The US has imposed new trade restrictions on a dozen more Chinese technology companies

Image credit: Global Times

A dozen more Chinese companies have been added to the US government’s restricted trade list, citing national security and foreign policy concerns. According to Washington, some of the companies are assisting in the development of the Chinese military’s quantum computing programme.

This latest action comes as tensions between the US and China over Taiwan’s status and other problems continue to rise.

Trade was one of the topics discussed at a virtual summit between the leaders of both countries earlier this month. For their alleged role in supporting the Chinese military’s quantum computing activities and obtaining or seeking to acquire US-originated items in support of military purposes, eight Chinese-based technology enterprises were added to the so-called Entity List.
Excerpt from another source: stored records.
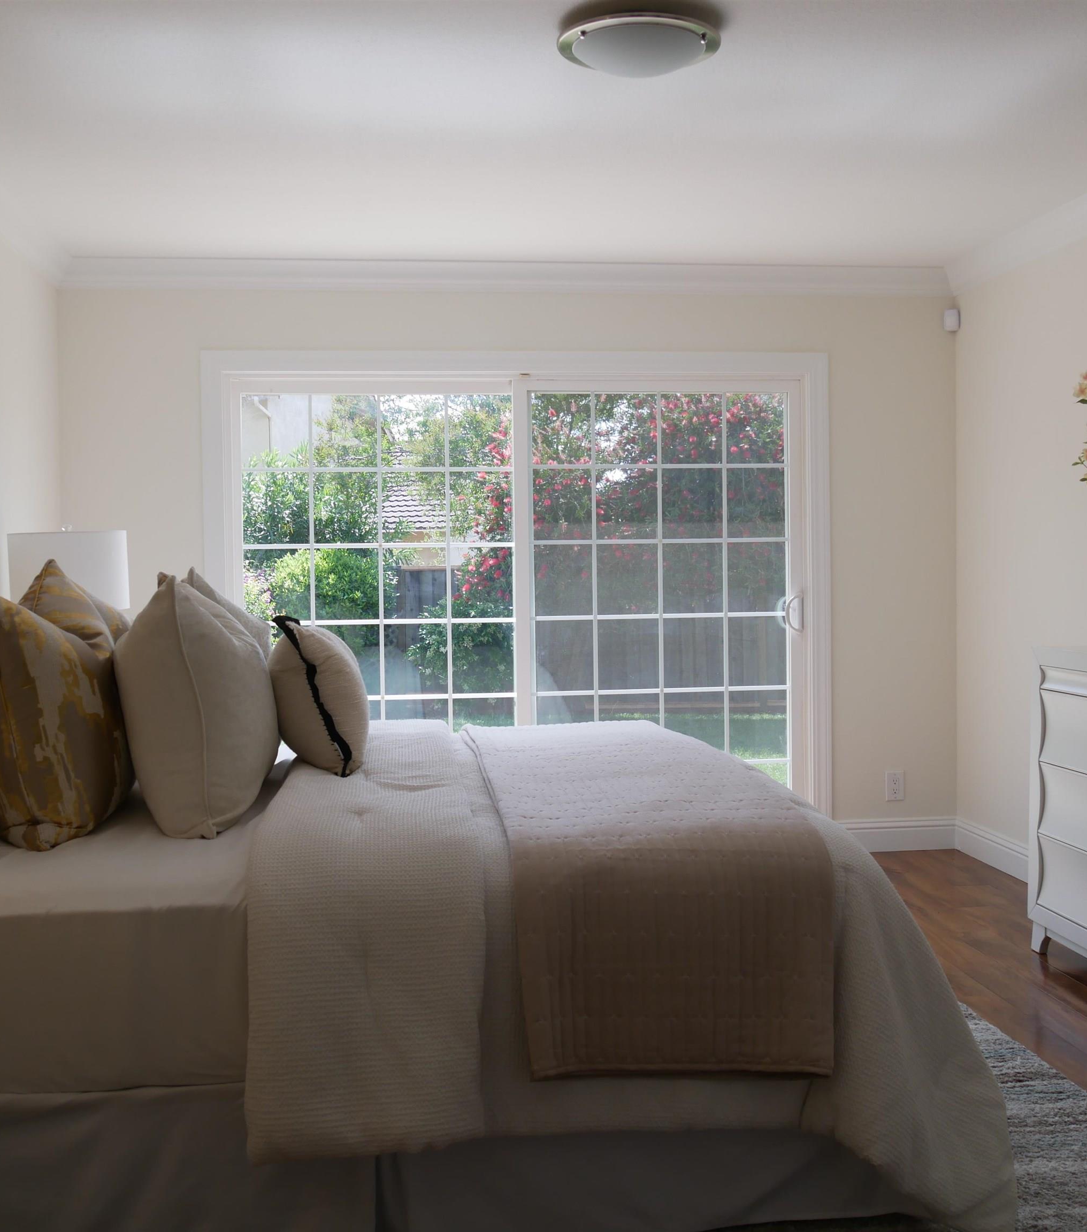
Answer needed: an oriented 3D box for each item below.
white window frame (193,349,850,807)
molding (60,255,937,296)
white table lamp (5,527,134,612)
[{"bbox_3d":[-0.053,0.012,5.426,2.420,2.051,0.120,-1,2,-8],"label":"white window frame"},{"bbox_3d":[-0.067,-1.347,5.305,3.630,0.107,0.085,-1,2,-8],"label":"molding"},{"bbox_3d":[-1.507,0.062,4.221,0.360,0.685,0.360,-1,2,-8],"label":"white table lamp"}]

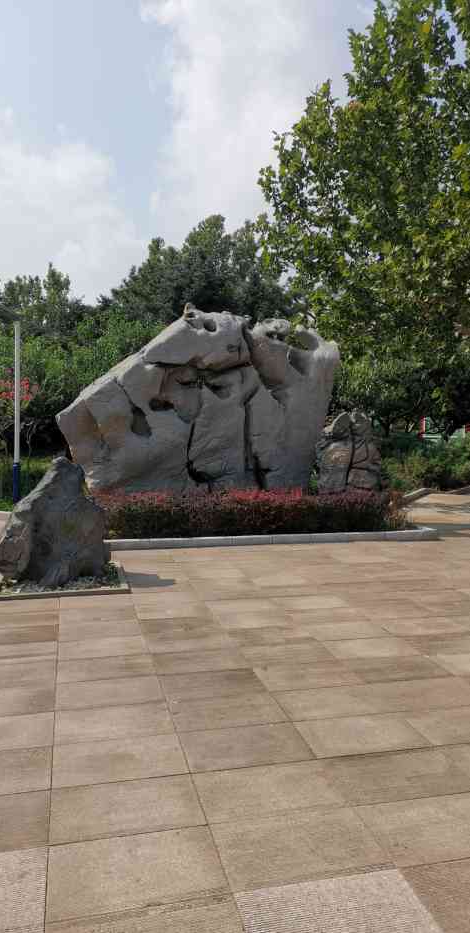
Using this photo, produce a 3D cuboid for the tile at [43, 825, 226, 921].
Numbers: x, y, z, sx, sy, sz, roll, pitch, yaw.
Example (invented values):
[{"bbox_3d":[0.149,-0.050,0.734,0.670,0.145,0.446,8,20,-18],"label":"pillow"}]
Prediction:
[{"bbox_3d":[-0.355,1.456,2.504,0.614,0.030,0.415,-1,4,-13],"label":"tile"}]

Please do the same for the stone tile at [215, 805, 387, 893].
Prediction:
[{"bbox_3d":[0.247,1.505,2.743,0.633,0.040,0.423,-1,4,-13],"label":"stone tile"}]

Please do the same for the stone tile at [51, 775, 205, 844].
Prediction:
[{"bbox_3d":[-0.466,1.481,3.008,0.633,0.040,0.423,-1,4,-13],"label":"stone tile"}]

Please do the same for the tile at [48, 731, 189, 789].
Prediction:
[{"bbox_3d":[-0.533,1.369,3.238,0.600,0.050,0.400,-1,4,-13],"label":"tile"}]

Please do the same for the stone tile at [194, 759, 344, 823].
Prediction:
[{"bbox_3d":[0.150,1.474,3.154,0.633,0.040,0.423,-1,4,-13],"label":"stone tile"}]

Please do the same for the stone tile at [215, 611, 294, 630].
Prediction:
[{"bbox_3d":[0.168,1.246,5.604,0.599,0.030,0.415,-1,4,-13],"label":"stone tile"}]

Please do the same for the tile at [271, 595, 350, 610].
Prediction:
[{"bbox_3d":[0.701,1.245,6.318,0.633,0.040,0.423,-1,4,-13],"label":"tile"}]

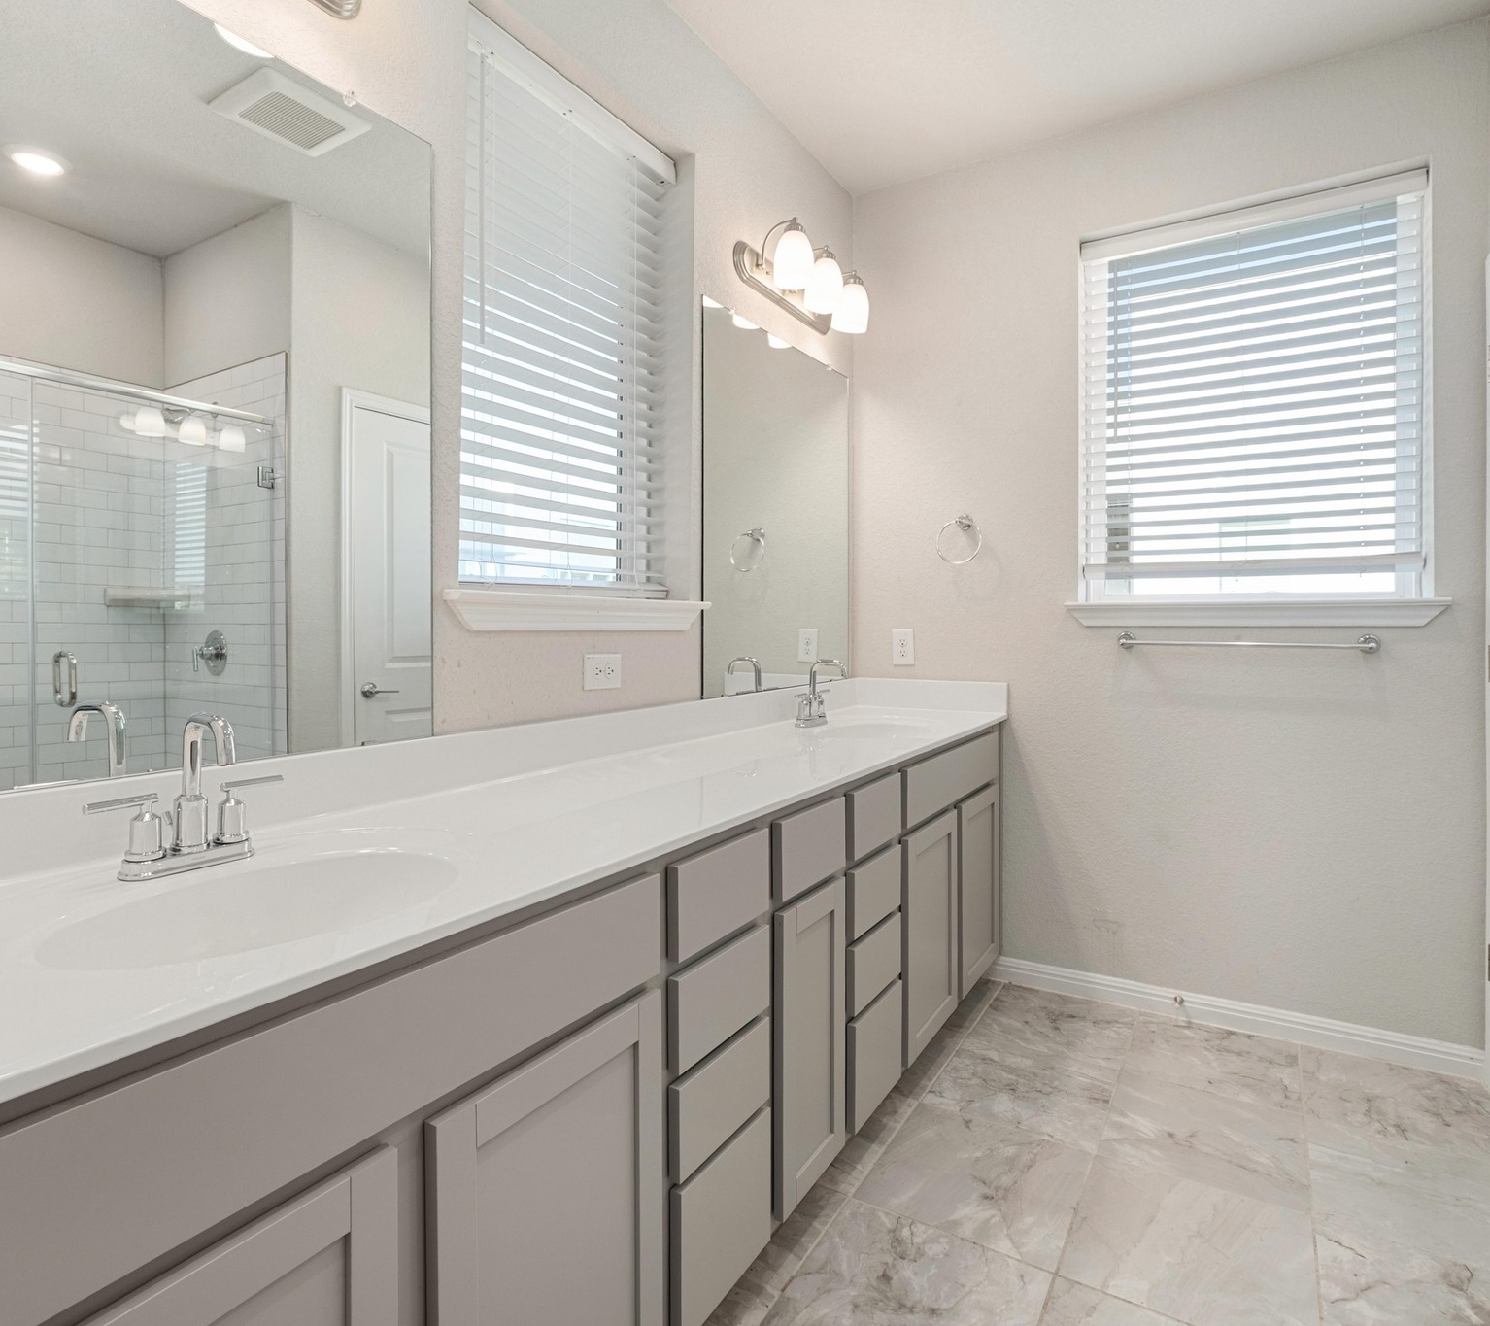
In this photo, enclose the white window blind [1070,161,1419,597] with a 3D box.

Since the previous Trump administration, this entity list has been increasingly used for national security purposes.

A total of 27 new entities from China, Japan, Pakistan, and Singapore have been added to the list. Separately, the Moscow Institute of Physics and Technology was added to the department’s military end-user list, despite the fact that the listing provided no more information other than the fact that it had manufactured military equipment.

“The new listings will help prevent American technology from being used to promote Chinese and Russian military advances and non-proliferation concerns like Pakistan’s unsafeguarded nuclear activities or ballistic missile programs,” Commerce Secretary Gina Raimondo said.

Before they may sell to the companies on the list, potential suppliers must apply for a licence, which is likely to be denied.

In 2019, Huawei, a Chinese telecoms company, was added to the list after concerns that it represented a threat to US national security.

As a result, it was cut off from some of its main suppliers, making it impossible for it to create mobile phones as a result of the shift. Previously, the Chinese government denied that it engages in industrial espionage.